The Seven Keys are: Leadership, Data, Education, Profession, Technology, Government and Usage, each with supportive articles and videos, contributed by some 40 leading authors around the world.
The Seven Keys articles recognize mediation’s extraordinary versatility: a) resolving disputes, b) deal making, c) managing interpersonal disputes in families and communities, e) designing systems for schools and the workplace, f) peace-making between groups, g) and national public policy decision-making. Each key is a jigsaw piece that forms a vibrant, exciting vision of how the field can dramatically improve and prosper.
The decade to 2030 presents humanity with unimagined challenges, each of which will require ingenuity and a capacity to embrace innovation. It threatens to be a much more dangerous and fractious world. The likelihood of conflict and conflicting ideologies makes effective resolution of disputes and the negotiation of sustainable deals crucially important.
If the shared goal is to take mediation forward as the process of choice in the post-Covid world, we may need to shift the focus of communication to the end – the outcome of negotiations and the prevention of disputes – and away from the means – mediation. Such a shift requires research that demonstrates when and why mediation is the process of choice. Opening the field to research into comparative techniques such as coaching could yield useful information as well as expand mediators’ own repertoires.
The authors of the Seven Keys believe data matters, and that to date, we have relied largely on anecdote.
Research might also reveal that mediation is not as widely understood among users as previously believed. The need to commission, publish and publicise research, not just settlement rates, is essential information for users in the many places and sectors where mediation is still languishing.
If access to justice in the public mind means access to courts and tribunals, how to get across the message that only a very few disputes ever get to court, and the rest are negotiated and settled between the disputants themselves? That mediation can achieve such negotiations more amicably and more sustainably? That mediation is not second-rate justice? That mediators are professionals open to scrutiny and new learning? Having committed, for instance, to a Code of Disclosure in each jurisdiction, mediators will be judged accordingly, and users will be able to hold mediators accountable.
If courts in many countries have used mediation primarily as a case management tool, users may have little appreciation of its value in its own right.
Unless we undertake research, share our findings across the field and implement what we discover, users will remain unable to distinguish mediation from litigation or from meditation.

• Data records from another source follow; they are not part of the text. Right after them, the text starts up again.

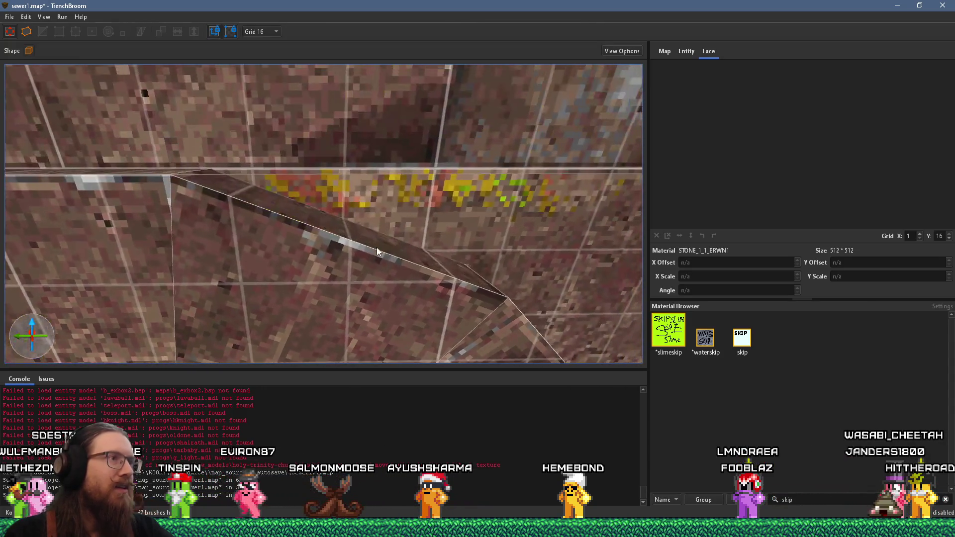
pyautogui.scroll(-5, 376, 247)
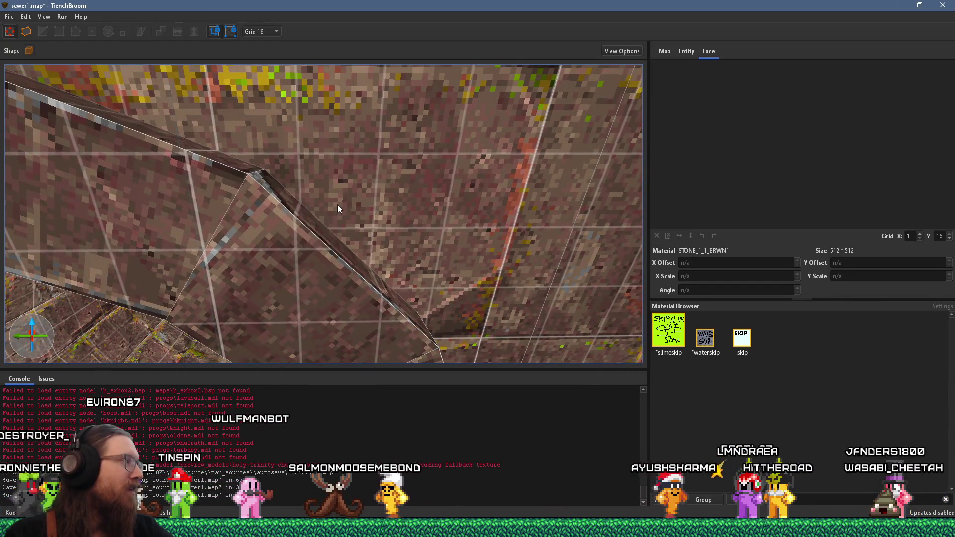
pyautogui.scroll(-5, 337, 209)
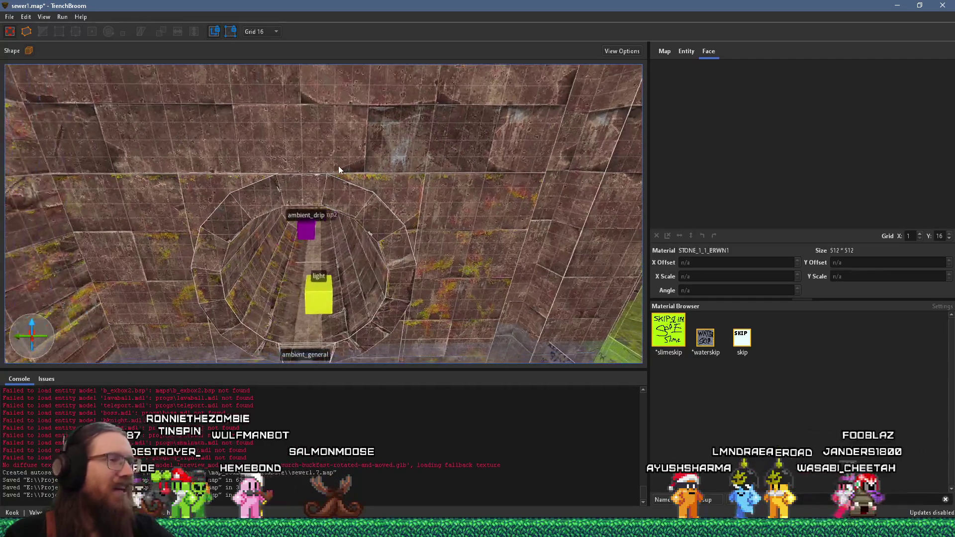
# Save sewer1.map and bring the dear_escher.map TrenchBroom window to the front
pyautogui.click(10, 17)
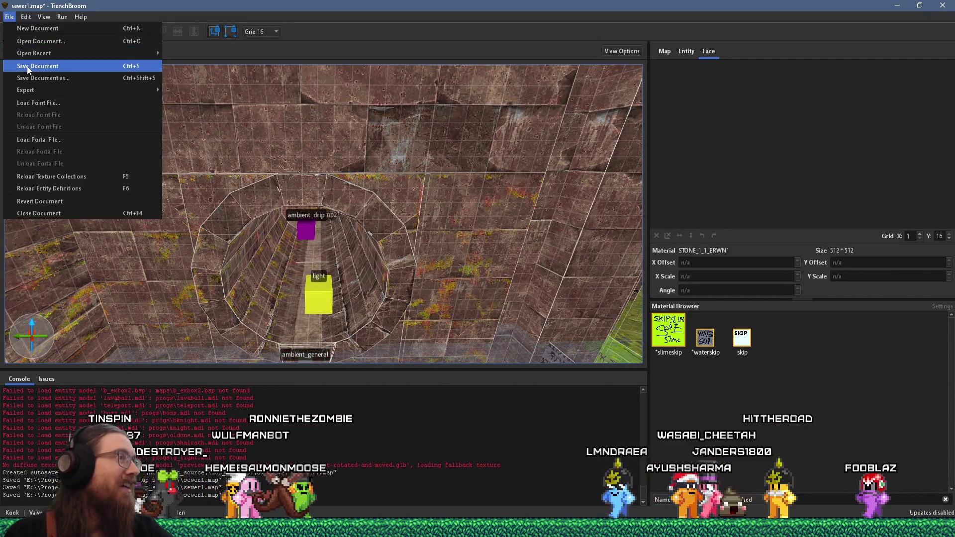
pyautogui.click(28, 67)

Internationally, models and approaches may differ but the message must be fundamentally the same, and as a field, we must hold each other to account.
The Seven Keys chart a course towards achieving a new vigour, and constitute a series of recommendations, identifying the need for:
A renewed collaboration is urgently required of mediators and providers across the world if mediation is to achieve all it can in the new decade. Taken together, the Keys clearly set out how and why this is feasible and what is at stake.
If the field can demonstrate its usefulness to users, it can attract and inspire philanthropists and other benefactors once again to provide the capital that unlocks the future.
The Seven Keys confront the field with a stark choice: either to pull up the ladder of success, however qualified it has been, and leave the next generation to rebuild all over again; or commit to leaving a lasting legacy by charting a strategic future now.